Robotnikinin: small molecule inhibitor of sonic hedgehog (Shh) signaling in human cells
Diversity-oriented synthesis and small-molecule microarrays enabled the discovery of robotnikinin, a small molecule that binds the extracellular Sonic hedgehog (Shh) protein and blocks Shh signaling in cell lines, human primary keratinocytes and a synthetic model of human skin in a dose-dependent manner. The IC50 of robotnikinin is approximately 3 uM in the Shh-LIGHT2 cell line, an NIH3T3 line transformed with a Gli-luciferase construct which has been widely used to study Shh signaling.
Robotnikinin inhibits the induction of the Shh pathway.

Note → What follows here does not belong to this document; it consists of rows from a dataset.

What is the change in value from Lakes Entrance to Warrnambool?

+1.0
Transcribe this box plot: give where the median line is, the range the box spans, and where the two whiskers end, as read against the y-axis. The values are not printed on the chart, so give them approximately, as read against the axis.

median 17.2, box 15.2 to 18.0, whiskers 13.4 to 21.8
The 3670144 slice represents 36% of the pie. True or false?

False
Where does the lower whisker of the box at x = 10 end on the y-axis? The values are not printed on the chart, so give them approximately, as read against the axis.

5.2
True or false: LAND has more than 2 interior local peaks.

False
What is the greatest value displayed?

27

The discovery of robotnikinin has provided a powerful small molecule probe of an important signaling pathway involving a step in the pathway not previously accessible to small-molecule modulation. Robotnikinin will be especially valuable as a probe of diseases associated with aberrant Shh pathway activity.

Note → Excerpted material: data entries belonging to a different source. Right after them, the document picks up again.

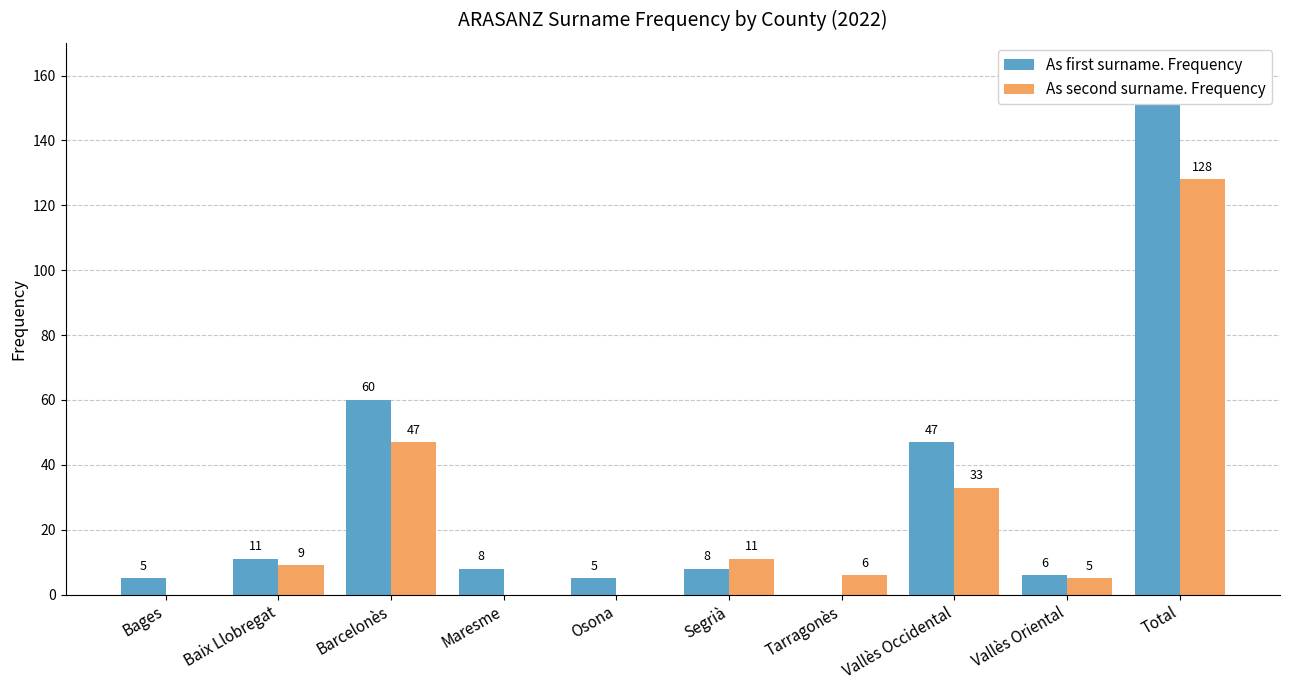

At which category is the sum across all series the highest?

Total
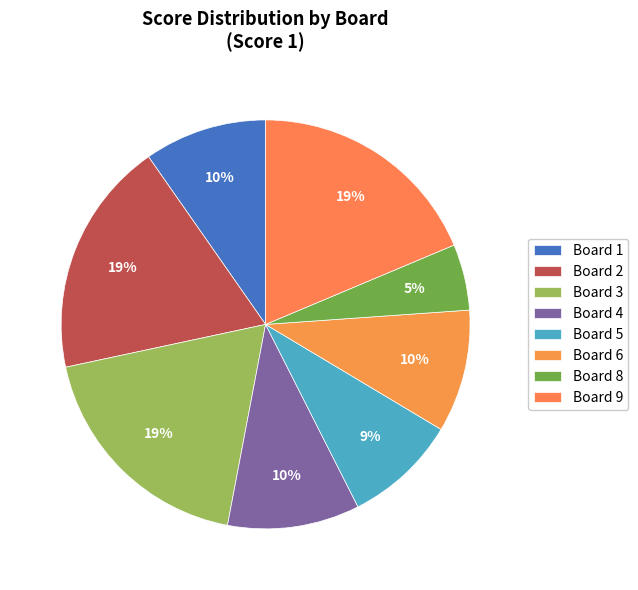

What is the smallest slice in the pie chart?

Board 8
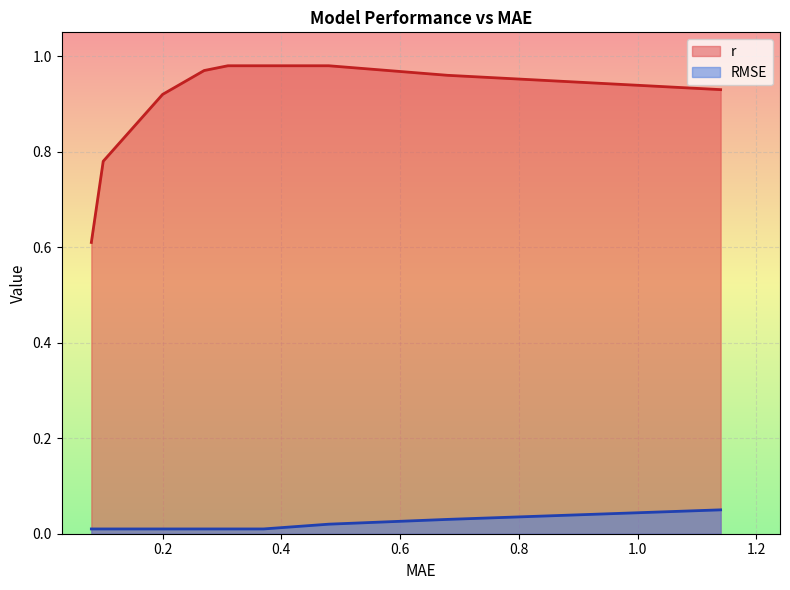

Which series has the largest total across all categories?

r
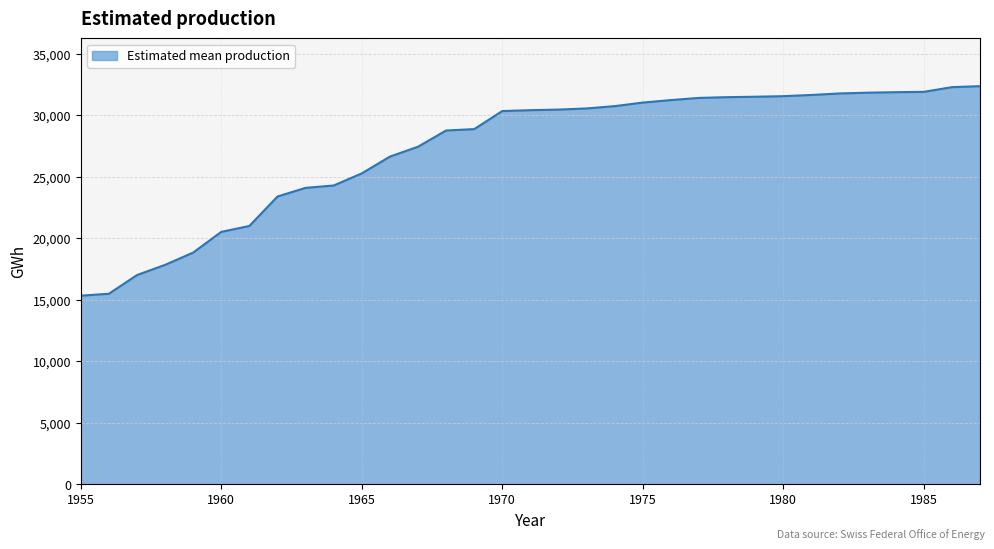

What is the difference between the maximum and minimum values?

17034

Sonic hedgehog (Shh), the most widely characterized of the Hedgehog homologs, is essential for proper embryonic development and plays important roles in many cancers. The discovery of small-molecule modulators of Shh signaling provides an avenue to regulate the activity of a pathway implicated in medulloblastoma, basal cell carcinoma, pancreatic cancer, prostate cancer and developmental disorders. Small-molecule inhibition of extracellular proteins that activate membrane receptors has proven to be extremely challenging. None of the reported synthetic Shh pathway inhibitors are known to target the extracellular protein Shh protein itself. Therefore, scientists at Harvard University use a target-based discovery method to provide a new approach to identify novel modulators of upstream Shh signaling.

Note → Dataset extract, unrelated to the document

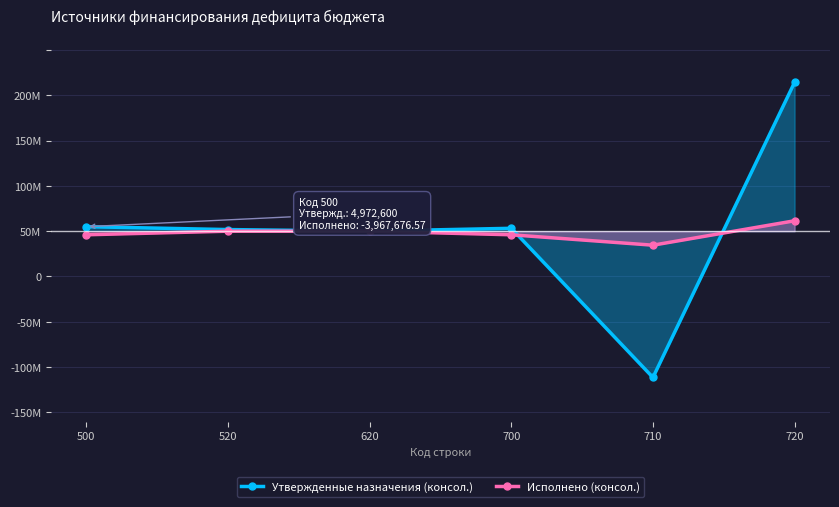

How many data points in Исполнено (консол.) are less than 0?

3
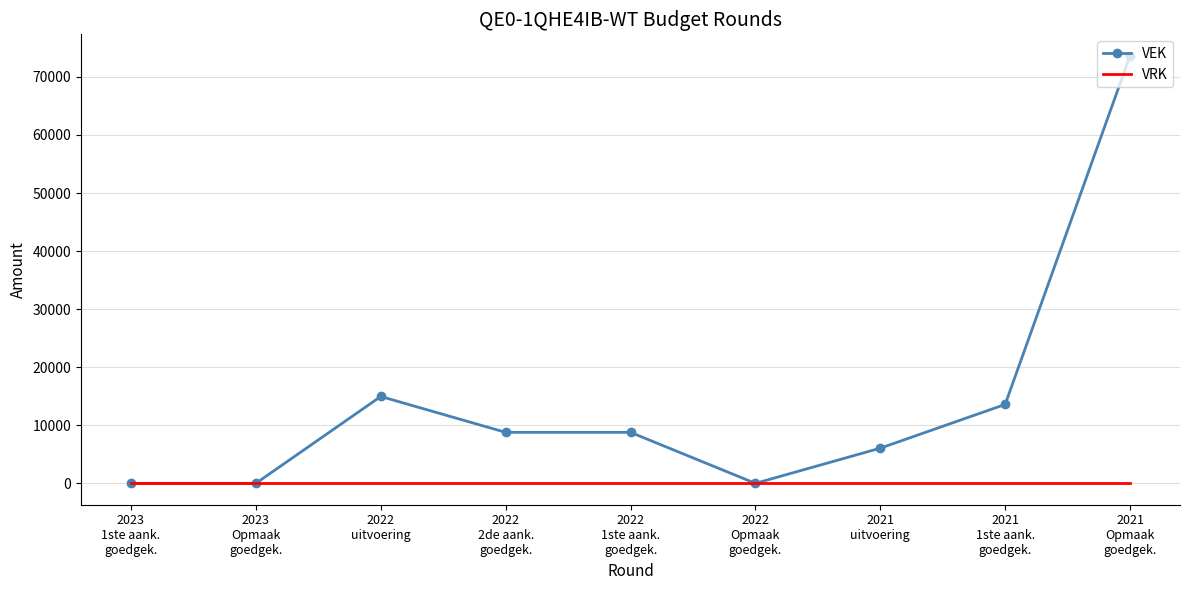

What is the greatest value displayed?

73649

Intellectual Property Status: Patent pending
Benjamin Z Stanton, Lee F Peng, Nicole Maloof, Kazuo Nakai, Xiang Wang, Jay L Duffner, Kennedy M Taveras, Joel M Hyman, Sam W Lee, Angela N Koehler, James K Chen, Julia L Fox, Anna Mandinova, Stuart L Schreiber. 2009. A small molecule that binds Hedgehog and blocks its signaling in human cells. Nature Chemical Biology 5, 154 – 156.